DATA SUPPLIED.
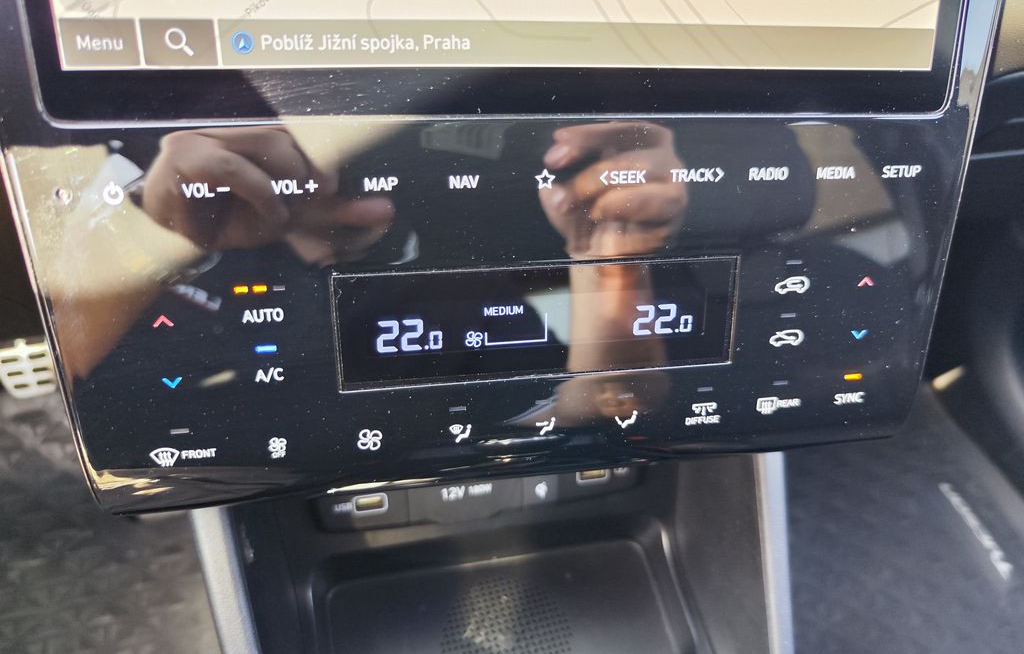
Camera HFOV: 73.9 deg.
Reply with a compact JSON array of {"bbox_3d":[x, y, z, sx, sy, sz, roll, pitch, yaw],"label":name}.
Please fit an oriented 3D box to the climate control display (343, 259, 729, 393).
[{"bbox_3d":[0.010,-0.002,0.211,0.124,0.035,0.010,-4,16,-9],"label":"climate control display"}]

--

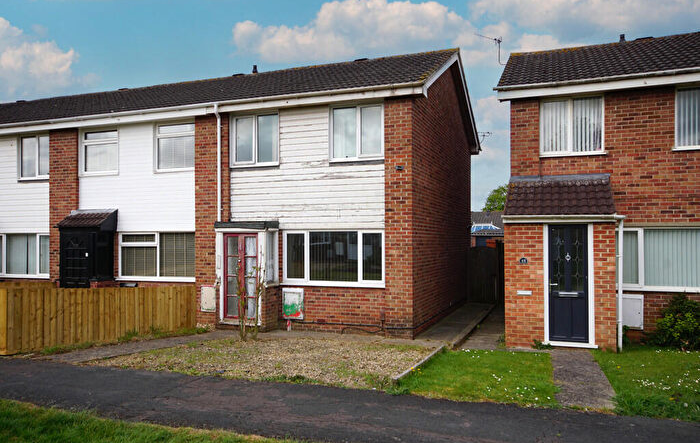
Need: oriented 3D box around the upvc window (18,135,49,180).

WORK TO BE COMPLETED. All lines in the listing above between the line with "Camera HFOV: 73.9 deg." and the line with "Reply with a", inclusive, should be set down exactly, and no line outside that range.

WRITTEN ANSWER.
Camera HFOV: 73.9 deg.
Reply with a compact JSON array of {"bbox_3d":[x, y, z, sx, sy, sz, roll, pitch, yaw],"label":name}.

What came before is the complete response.